The filmmakers say in the doc — a mix of narrated archival shots and footage shot over about a week’s time on and around the barge — that it was difficult to track Hayden down.
Once they located him, parked in a canal in Eastern France, he invited them to turn on their cameras, even if they came away with a documentary about alcoholism. But there’s also an important part of American history that turns up too.
Sterling Hayden was one of the people from Hollywood who agreed to testify in front of the House Un-American Activities Committee, formed by Sen. Joseph McCarthy to root Communists out of the U.S. citizenry.
Hayden helped the committee by identifying other Communists he knew. The FBI had threatened jail time and the loss of custody of his children.
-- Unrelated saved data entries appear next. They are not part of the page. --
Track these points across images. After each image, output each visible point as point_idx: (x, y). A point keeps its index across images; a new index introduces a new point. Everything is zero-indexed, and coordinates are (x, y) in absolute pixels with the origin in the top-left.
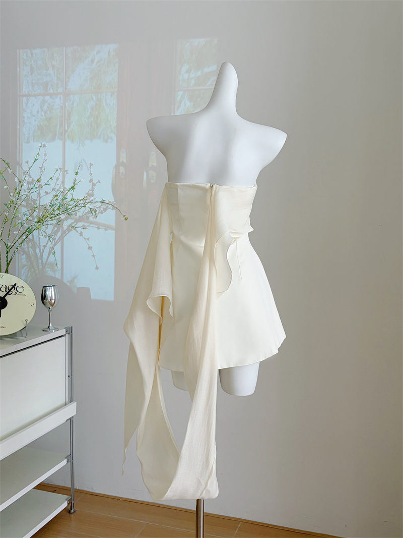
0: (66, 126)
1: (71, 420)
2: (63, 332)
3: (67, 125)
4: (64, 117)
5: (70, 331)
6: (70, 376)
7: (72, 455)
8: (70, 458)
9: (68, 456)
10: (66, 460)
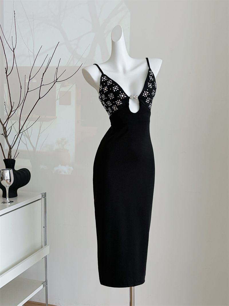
1: (46, 258)
2: (40, 197)
5: (44, 195)
6: (45, 227)
7: (46, 281)
8: (45, 283)
9: (44, 282)
10: (42, 285)
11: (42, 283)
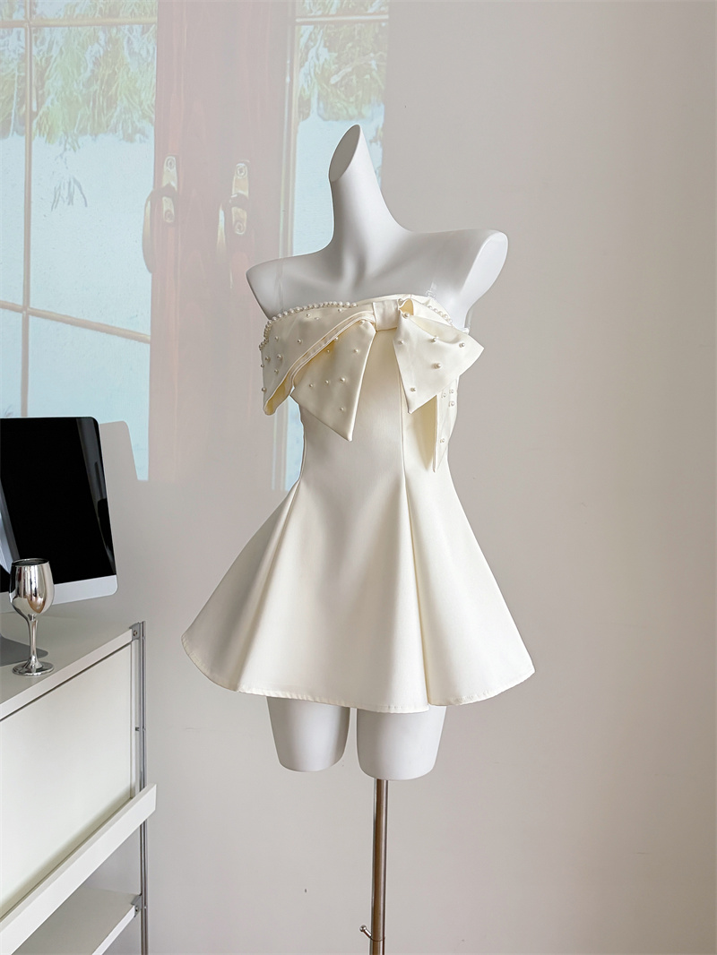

“You’re destroyed, as you know,” he says in the film. “That’s why we’re here. Sure, Surely, Surely, Surely. Goddamn limb from limb … that’s a hard trip to come out of.”
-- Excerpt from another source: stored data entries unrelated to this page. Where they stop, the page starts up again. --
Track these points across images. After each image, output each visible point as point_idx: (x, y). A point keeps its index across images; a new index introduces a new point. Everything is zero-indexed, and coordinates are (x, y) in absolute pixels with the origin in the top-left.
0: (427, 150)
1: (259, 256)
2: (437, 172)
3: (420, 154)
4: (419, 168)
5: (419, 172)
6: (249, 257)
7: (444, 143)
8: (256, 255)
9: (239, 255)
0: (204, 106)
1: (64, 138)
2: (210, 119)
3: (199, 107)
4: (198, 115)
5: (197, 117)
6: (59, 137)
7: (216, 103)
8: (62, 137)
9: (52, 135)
Surprisingly Hayden had joined the Communist Party briefly in the 1940s after fighting alongside fellow members during WWII. He later told the New York Times that joining had been one of the “stupidest thing I ever did.”
Putting the disaster that was the Red Scare aside, “Pharos is Chaos” is a documentary about time and beauty.
“Look at the light on the water, the way the river is popping,” Hayden says in the film. “Yeah. Home is the sailor home from the sea and the hunter home from the hill. I raise a salute to you, to you, to all of you. A toast to you. An empty toast.”